There are multiple actions consumers may take in order to fight against fast fashion or at least the environmental impact produced by fast fashion. Improving our consumption practices is a great starting point. Making a more conscious effort to know the source of where your products are originating from can make an impact on the environment. Instead of paying $15 for a t-shift from Zara where it was manufactured in India where the working conditions are dangerous and the wages are impossibly low, you could be buy a shirt made from a company that uses sustainable textiles such as biomaterials or recycled materials for a slightly higher price. Being mindful of who you are giving your money and business to can ultimately reduce environmental costs and eventually force companies to reevaluate their developmental processes and social responsibilities to fit a consumer’s need to be more environmentally friendly.

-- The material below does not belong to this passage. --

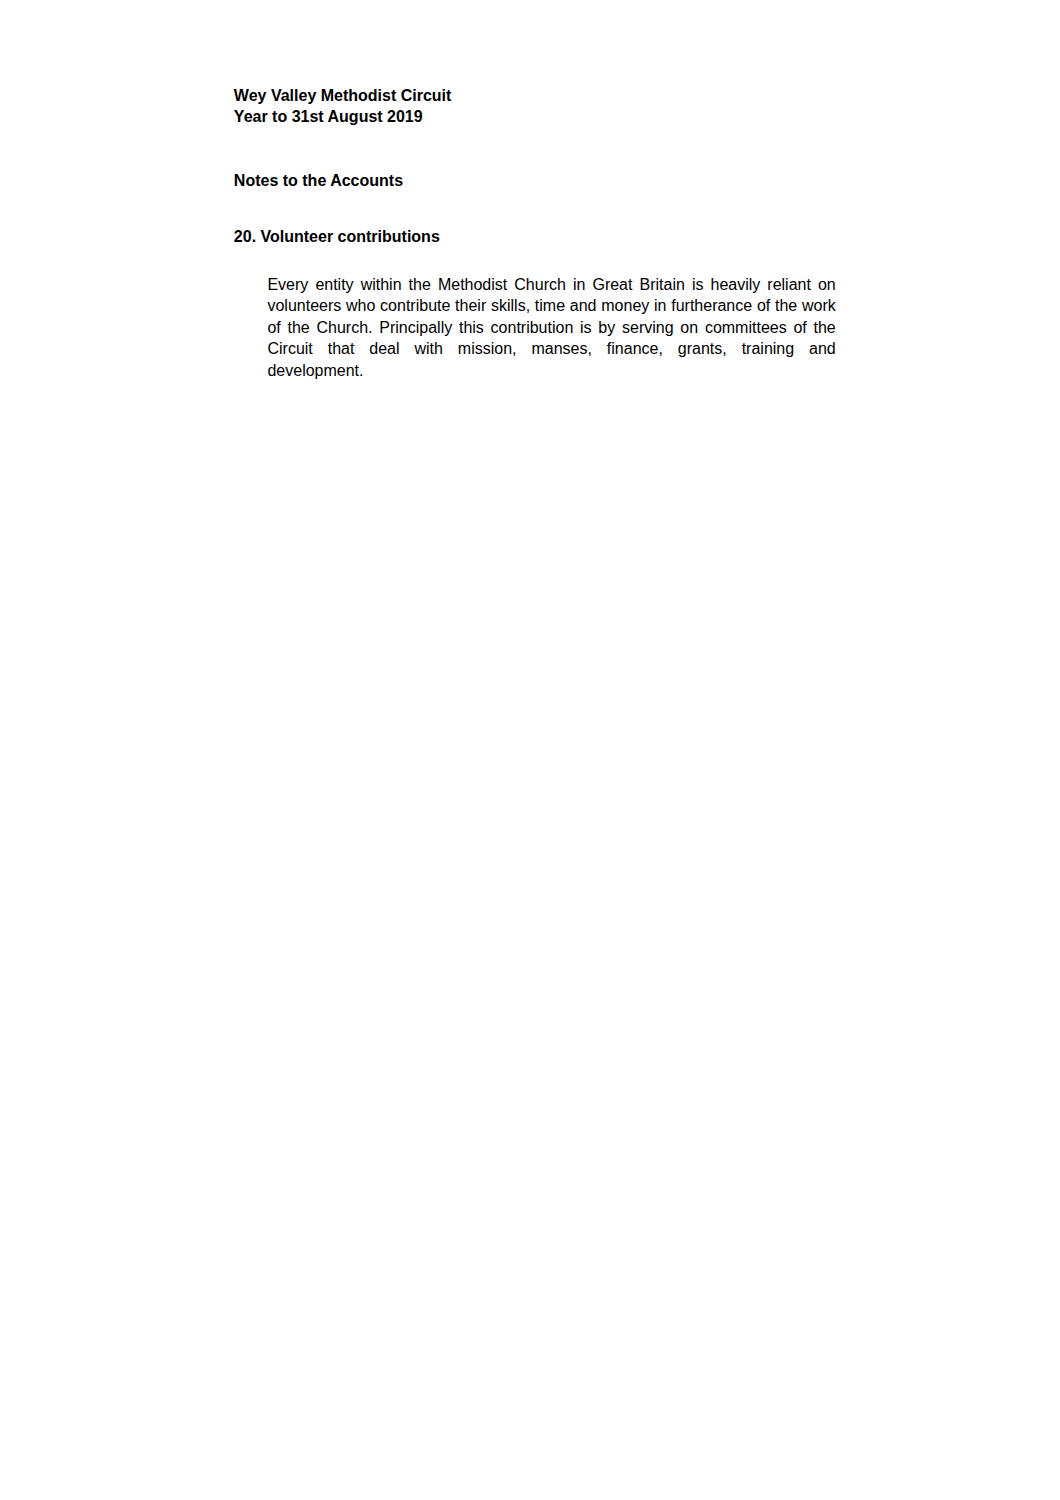Wey Valley Methodist Circuit
Year to 31st August 2019
Notes to the Accounts
20. Volunteer contributions
Every entity within the Methodist Church in Great Britain is heavily reliant on volunteers who contribute their skills, time and money in furtherance of the work of the Church. Principally this contribution is by serving on committees of the Circuit that deal with mission, manses, finance, grants, training and development.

While it is clear to see how fast fashion directly contributes to environmental degradation, there can be arguments made for the benefits of fast fashion. As a consumer, you are able to stay on trend while only paying the least amount of money. For retailers, fast fashion is imperative to growth as a company, rapid profits, and an easy recovery are all in the line of sight. Fast fashion is an advantage for those who may not have as much of a disposable income, such as college students, to spend on clothes. Clothes can be a “socioeconomic equalizer”, and people will be able to follow trends and express themselves through relatively cheap pieces (Martinez, “The Benefits of Fast Fashion for College Students”). After a trend may pass, if the clothes are still in good conditions, consumers may resell their items to stores like Buffalo Exchange or Crossroads and gain a small amount of money.
Fast fashion is a double edged sword. On one hand, you get to try out a lot of different styles and stay on trend while only spending a small amount of money and on the other hand, fast fashion is responsible for a sizable amount of environmental degradation. Some companies and designers are finding a way to decrease the negative impact of their manufacturing processes, from reducing plastic and reusing and recycling water bottles for the production of outwear to using biomaterials to make artificial leather.